The prior art example 7 has a short g _m life and V _th life of 10 ⁶ seconds or less, and it is understood that it is not suitable as a gate oxide film of MOSFET. On the other hand, Examples 2 to 6 of the present invention in which the gate oxide film is formed by heat treatment in an oxygen atmosphere containing carbon dioxide have a long life regardless of the concentration of carbon dioxide.

[0018]

As described above, according to the present invention, it is possible to form an oxide film having excellent hot carrier resistance by containing carbon atoms, and by using this oxide film as a gate insulating film, the minimum processing line width is 1 μm or less. It is possible to realize good characteristics and high reliability even with respect to the fine MOSFET of.

[Brief description of drawings]

FIG. 1 is a schematic configuration diagram of an apparatus used for forming a gate insulating film according to an embodiment of the present invention.

FIG. 2 is a diagram showing hot carrier stress time dependence of transconductance of MOSFET.
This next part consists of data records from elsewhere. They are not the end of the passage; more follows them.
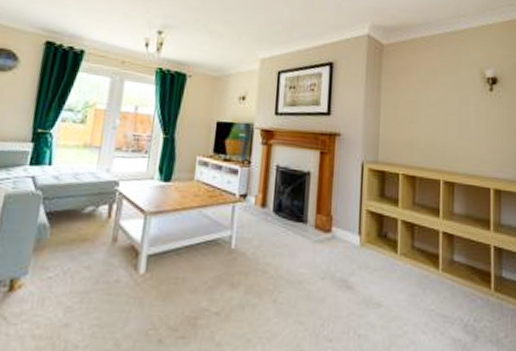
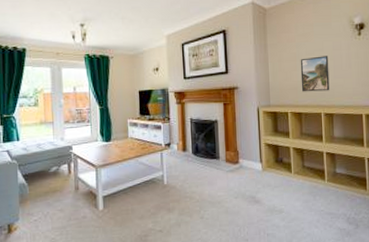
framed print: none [417,109,453,154] -> present [300,56,330,92]

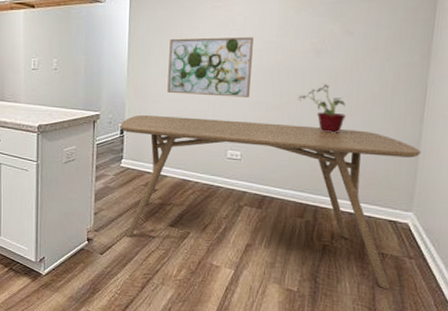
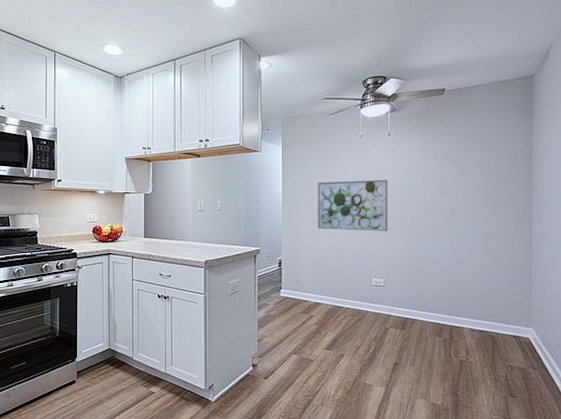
dining table: present [120,114,421,290] -> none [278,248,533,399]
potted plant: present [297,84,346,133] -> none [428,218,469,260]

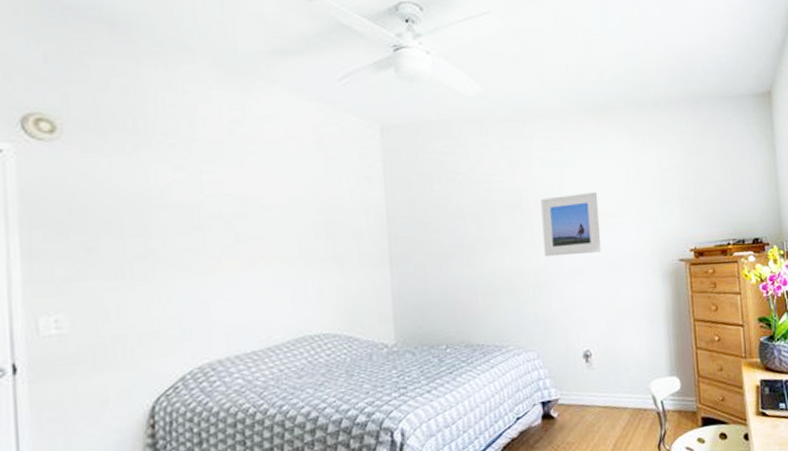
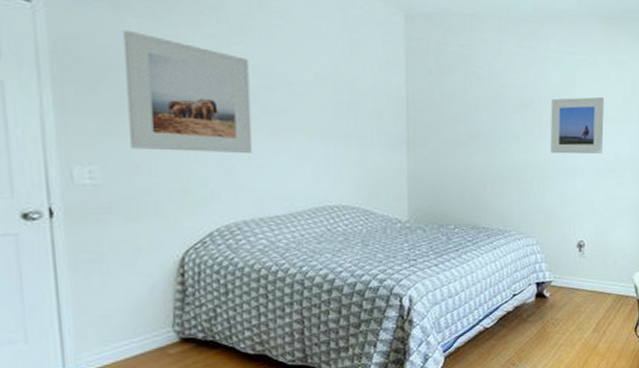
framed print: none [93,170,227,293] -> present [123,29,253,153]

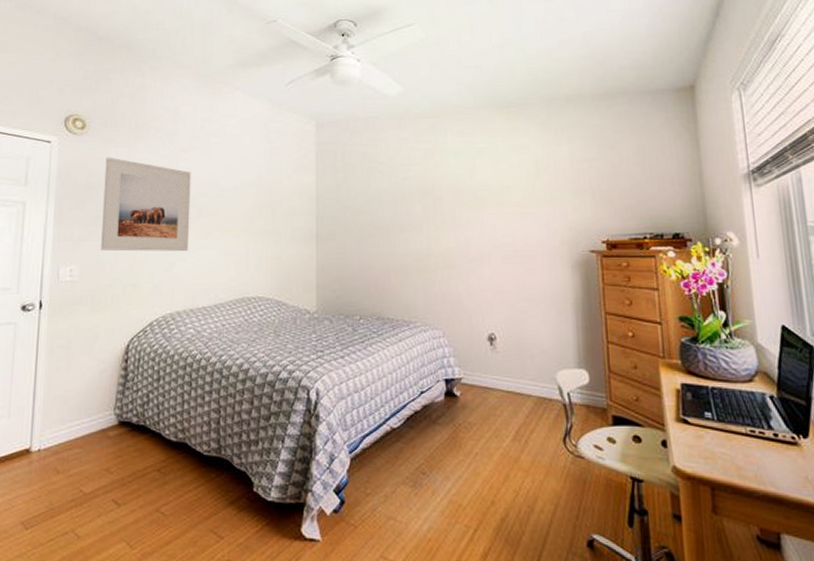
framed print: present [551,96,605,154] -> none [452,182,510,241]

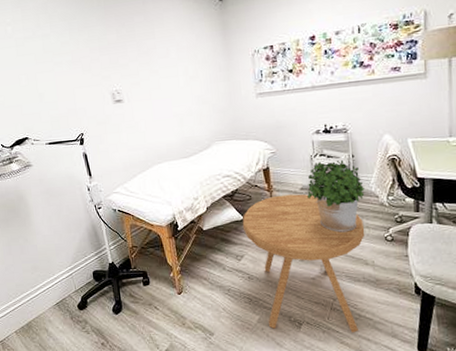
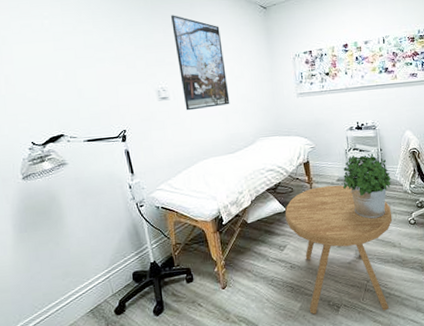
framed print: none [124,14,184,114] -> present [171,15,230,111]

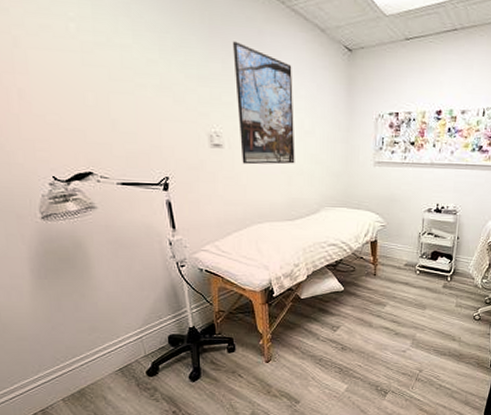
side table: present [284,185,393,315] -> none [342,269,458,401]
potted plant: present [343,153,392,219] -> none [410,240,463,310]

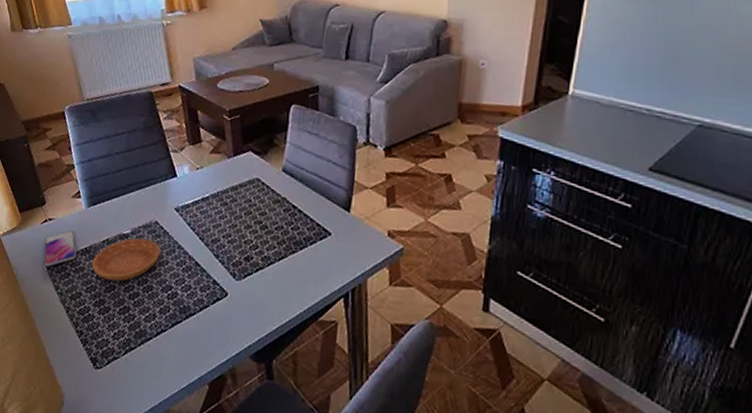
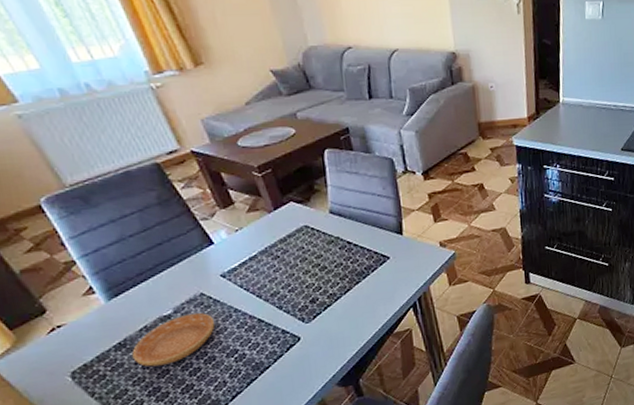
smartphone: present [44,230,77,267] -> none [58,330,109,376]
FIG. 3 is a diagram showing hot carrier stress time dependence of a threshold voltage of a MOSFET.

[Explanation of symbols]

1 ... Reaction container, 2 ... Semiconductor substrate, 3 ... Halogen lamp,
6 ... Gas supply source.

Claims (2)

[Claims] 1. A semiconductor device including a gate insulating film, wherein the gate insulating film is made of an oxide film containing carbon atoms. 2. A method of manufacturing a semiconductor device, which includes a step of forming a gate insulating film on at least a semiconductor substrate,
A method for manufacturing a semiconductor device, wherein the gate insulating film is formed by heat-treating the semiconductor substrate in an atmosphere containing an oxidizing gas and a compound containing carbon.